Unter der Moderation von Dr. Dorothea Fuhr und Werner Ruprecht stellten sich die Diskussionsteilnehmer*innen Fragen, die zuvor von AGARP-Mitgliedern eingereicht wurden. In vier übergeordneten Themenblöcken (Bildung, Gesundheit, Wirtschaft und Innenpolitik und Innovation und Zukunft) wurde hauptsächlich über migrationspolitische Themen und die Belange der zugewanderten Mitbürger*innen in Rheinland-Pfalz sowie die Situation geflüchteter Menschen gesprochen. Die Kandidat*innen nahmen die Möglichkeit wahr, über Ihre Ideen im Bereich Bildung, Digitalisierung und Pflege und über Vorhaben wie ein Antidiskriminierungsgesetz für Rheinland-Pfalz zu sprechen. Dabei wurde immer wieder die Wichtigkeit der migrantischen Bevölkerung und die Notwendigkeit von Zuwanderung für Rheinland-Pfalz betont.
„Das war eine spannende Diskussionsrunde und im Superwahljahr 2021 wäre ein ähnliches Format vor den Bundestagswahlen denkbar. Die große Resonanz von gut 80 Zuschauer*innen hat mir das heute noch einmal bestätigt“, äußert sich AGARP-Vorsitzender Kemal Gülcehre zufrieden.

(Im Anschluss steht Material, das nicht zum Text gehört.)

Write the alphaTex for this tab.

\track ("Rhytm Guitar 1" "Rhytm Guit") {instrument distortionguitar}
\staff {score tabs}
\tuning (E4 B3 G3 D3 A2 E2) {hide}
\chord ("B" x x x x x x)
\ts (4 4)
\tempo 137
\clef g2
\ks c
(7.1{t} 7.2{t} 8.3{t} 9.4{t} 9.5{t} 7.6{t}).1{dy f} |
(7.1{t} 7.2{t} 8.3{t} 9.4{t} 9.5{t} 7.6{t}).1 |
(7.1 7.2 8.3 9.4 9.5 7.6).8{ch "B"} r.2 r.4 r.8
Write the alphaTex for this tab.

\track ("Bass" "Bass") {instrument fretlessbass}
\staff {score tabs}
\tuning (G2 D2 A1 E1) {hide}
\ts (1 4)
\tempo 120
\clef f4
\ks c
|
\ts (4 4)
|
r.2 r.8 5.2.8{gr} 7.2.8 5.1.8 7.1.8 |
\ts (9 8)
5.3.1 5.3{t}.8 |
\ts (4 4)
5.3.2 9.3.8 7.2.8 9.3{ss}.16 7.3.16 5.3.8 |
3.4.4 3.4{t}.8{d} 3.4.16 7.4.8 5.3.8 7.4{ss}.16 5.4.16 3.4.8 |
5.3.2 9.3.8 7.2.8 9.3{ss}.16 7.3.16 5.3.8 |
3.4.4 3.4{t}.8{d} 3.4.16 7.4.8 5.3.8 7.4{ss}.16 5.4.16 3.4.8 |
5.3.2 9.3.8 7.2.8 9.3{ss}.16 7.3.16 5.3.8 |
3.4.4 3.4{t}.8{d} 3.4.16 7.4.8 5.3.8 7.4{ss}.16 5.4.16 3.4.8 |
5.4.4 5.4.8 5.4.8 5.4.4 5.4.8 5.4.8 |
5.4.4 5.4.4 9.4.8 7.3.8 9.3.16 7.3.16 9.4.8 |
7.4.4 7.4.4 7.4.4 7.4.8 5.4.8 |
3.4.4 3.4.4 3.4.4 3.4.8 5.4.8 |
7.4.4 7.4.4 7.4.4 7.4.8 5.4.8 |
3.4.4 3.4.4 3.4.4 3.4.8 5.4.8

Die AGARP bedankt sich bei allen Teilnehmer*innen für den regen und fairen Austausch. Besonders bedanken möchten wir uns bei Frau Ministerpräsidentin Dreyer, für ihr Grußwort zur Veranstaltung und die darin zum Ausdruck gebrachte Wertschätzung und Würdigung für die Arbeit der AGARP.Die Aufzeichnung der knapp zweistündigen Veranstaltung mit allen Antworten der Kandidat*innen steht auf der Homepage der AGARP zur Verfügung (Link zum Video).Vor und während der Veranstaltung hatten die Zuschauer*innen zudem die Möglichkeit, den Kandidat*innen weitere Fragen zu stellen. Die nichtbeantworteten Themen werden den Parteien im Nachgang an die Veranstaltung als Fragenkatalog zur schriftlichen Beantwortung zur Verfügung gestellt und später ebenso auf der AGARP-Homepage veröffentlicht.